Executing an Application Program

There are four important scripts which will launch the execution of the GraphColoring parallel program:

runGC
start-GC.sh
run-command-cluster.sh
clear_my_java.sh

`runGC`

The structure of this file is shown below:

java -Xms4096m -Xmx8192m -XX:+UseG1GC TestProgs.GraphColoring.GCTest \
4-nodes \
configFile \
jupiter.cs.umn.edu
$GRAPH_FGRAPH/fgraph-50000-100-100.pp \
50000 \
configFile \
2>&1 &

This command given in the runGC will be executed on each of the cluster nodes when the program execution is launched. There several options given to JVM related to intial and max memory and the garbage collected to be used. These options play a critical role when execute a program on large data sets. The command also specifies the input graph to be used, which in this case is fgraph-50000-100-100 (50K node graph). The hostlist filename (4-nodes in this example) is given as an argument to the program.
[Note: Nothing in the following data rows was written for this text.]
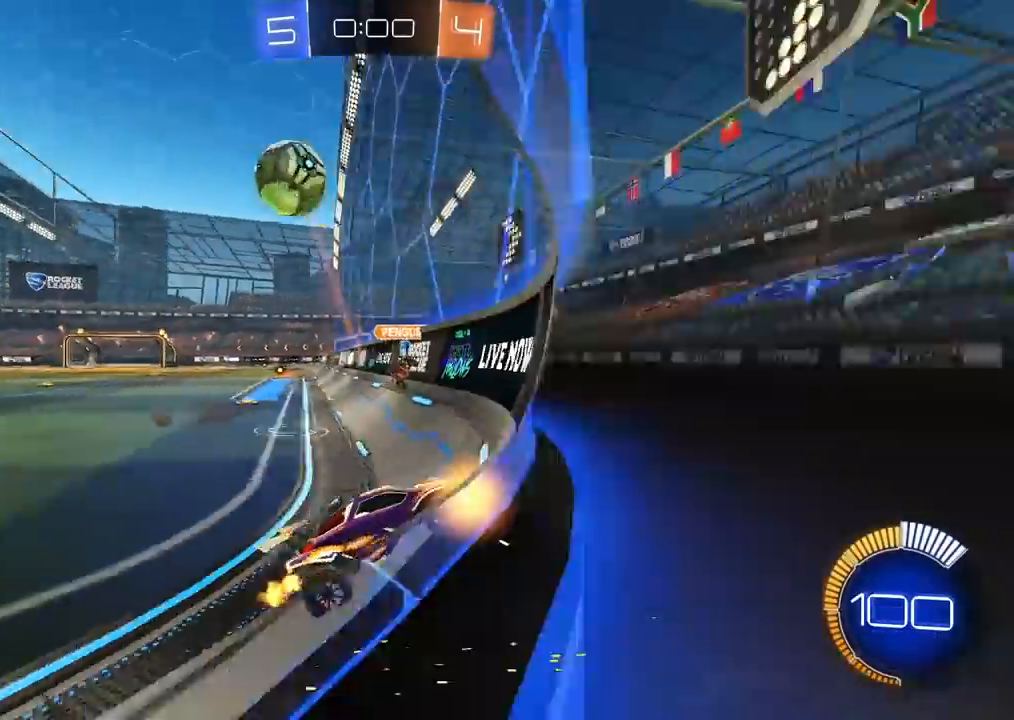
{"dt_ms": 500, "buttons": ["CROSS", "L2"], "left_stick": "down-left", "right_stick": "center", "events": [[33, "left_stick", "right"], [367, "L2", "down"], [367, "R2", "up"], [417, "left_stick", "down-left"], [433, "CROSS", "down"]]}
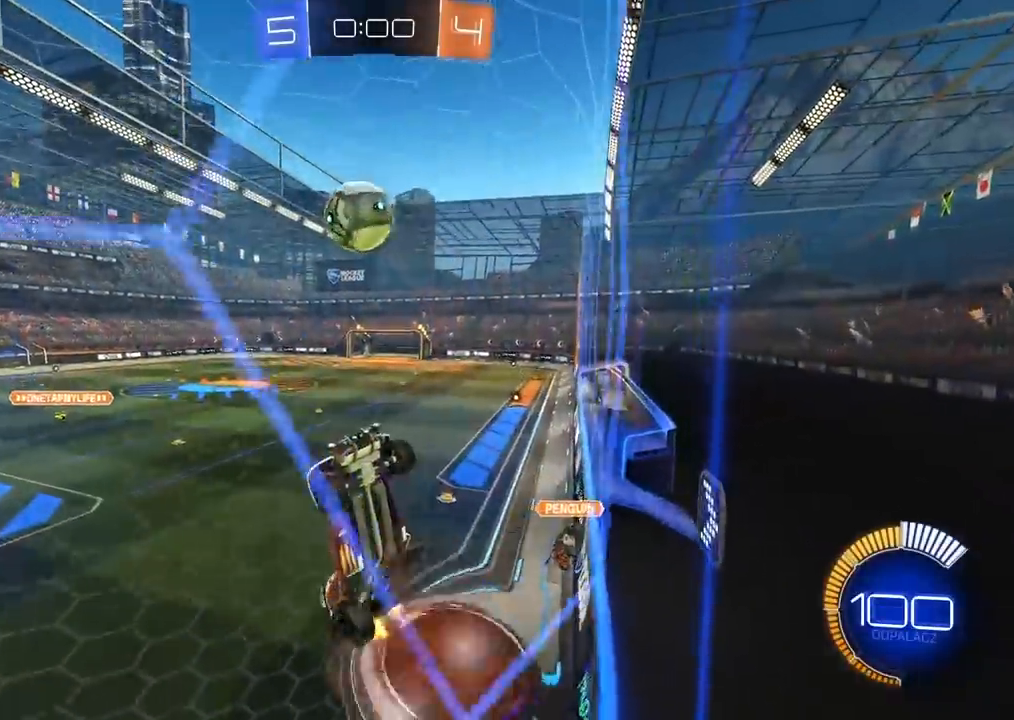
{"dt_ms": 500, "buttons": ["CIRCLE", "L2", "R2"], "left_stick": "up", "right_stick": "center", "events": [[50, "CROSS", "up"], [133, "left_stick", "left"], [233, "left_stick", "up-left"], [333, "left_stick", "up"], [350, "R2", "down"], [450, "CIRCLE", "down"]]}
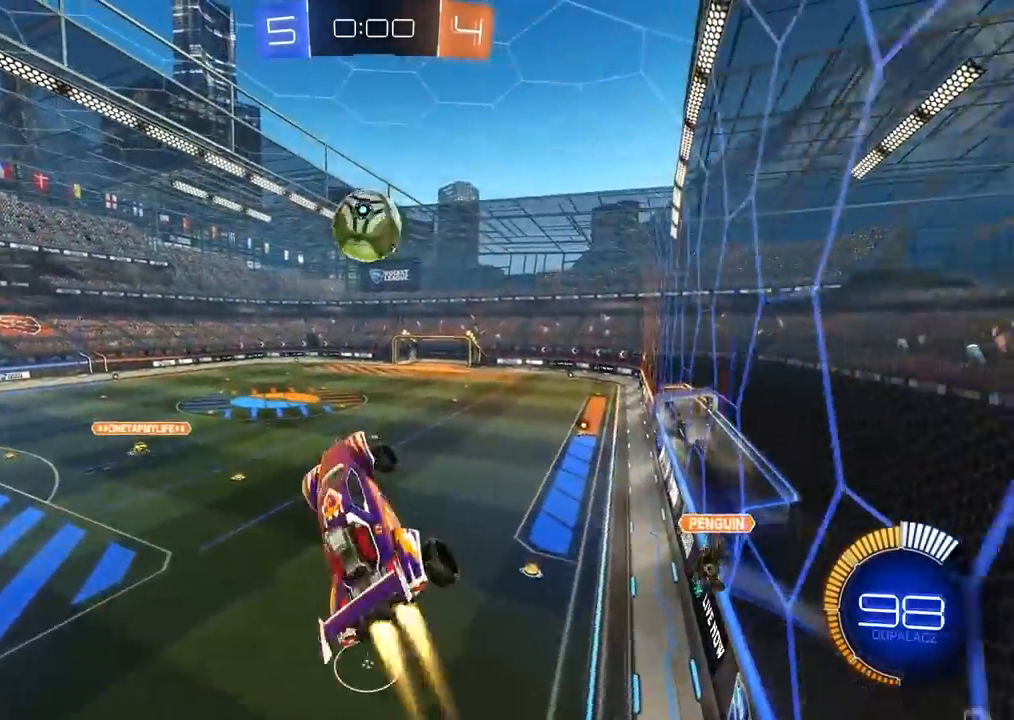
{"dt_ms": 1000, "buttons": ["CROSS", "CIRCLE", "R2"], "left_stick": "up", "right_stick": "center", "events": [[83, "left_stick", "right"], [183, "left_stick", "down"], [367, "left_stick", "center"], [467, "left_stick", "down"], [517, "left_stick", "center"], [600, "left_stick", "down"], [767, "L2", "up"], [817, "left_stick", "up"], [883, "CROSS", "down"]]}
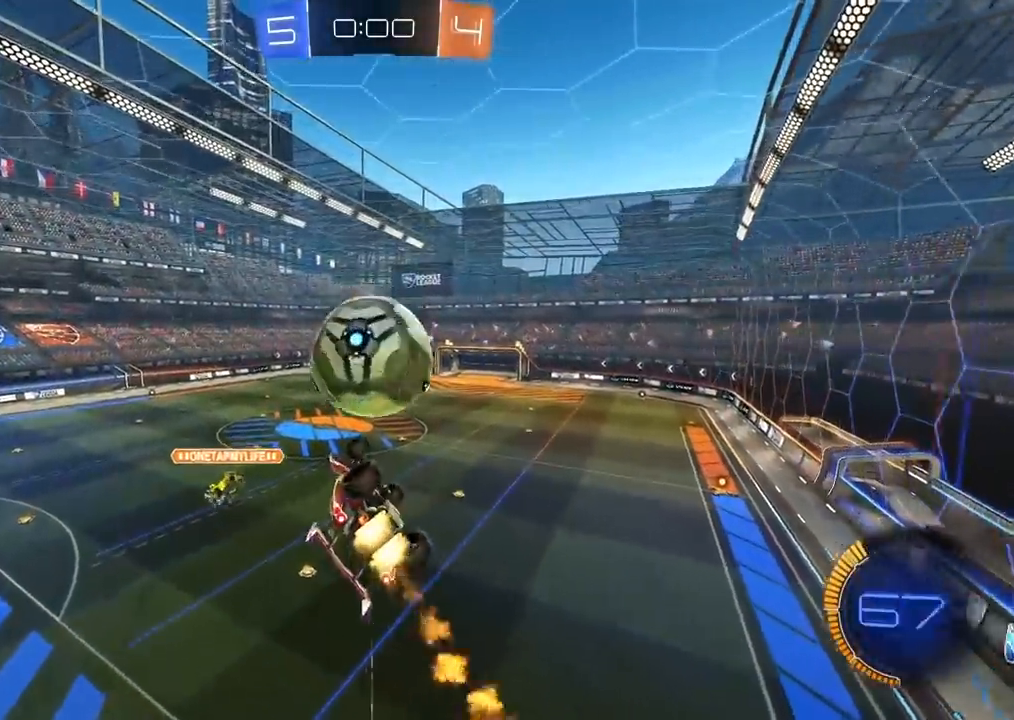
{"dt_ms": 500, "buttons": ["L2", "R2"], "left_stick": "up", "right_stick": "center", "events": [[50, "left_stick", "down-right"], [117, "CROSS", "up"], [133, "left_stick", "down"], [283, "L2", "down"], [300, "left_stick", "up"], [317, "CIRCLE", "up"]]}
The hostname for the ValidationService, which is jupiter.cs.umn.edu in this example, is also give as one of the argument to the GCTest program.

`start-GC.sh`

The structure of start-GC.sh is shown below:

File:: start-GC.sh
# This script is run on each cluster host machine in order to setup a beehive node on that machine.
# To be used with run_command_cluster.sh to setup beehive nodes on multiple machines
# This starts the Worker processes on nodes
dir="$BEEHIVE_TESTPROGS/GraphColoring" #modify to change the directory
cmd="./runGC"
#tcsh
# terminate any running rmiregistry
pgrep rmiregistry | xargs kill -9
ps -ef | grep java | grep GC | tr -s ' ' | cut -f2 -d' ' | xargs kill -9
# run the command to start beehive process
cd $dir
$cmd

You need to make sure that the variables dir points to the GraphColoring program directory and cmd is set to runGC

`run-command-cluster_GC.sh`

The structure of this shell command file is shown below. You need to make sure that the variable script_dir is correctly set to the GraphColoring directory.

#!/usr/bin/env bash
# $1 - node lists file
script_dir="$BEEHIVE_TESTPROGS/GraphColoring"
for node in `cat $1`
do
    echo "running command on $node"
    ssh $node "sh $script_dir/start-GC.sh &" &
done

You are now ready to start the parallel execution of the GraphColoring program on a 4-node cluster. Execute the following command in the GraphColoring directory:

run-command-cluster_GC.sh 4-nodes

`clear_my_java.sh`

In case you want to terminate the program execution due to some errors or other reasons, execute the following command:

clear_my_java.sh 4-nodes GC

The first argument is the hostlist file and the second argument is a unique string appearing in the program name which happens to be GCTest.java in this example.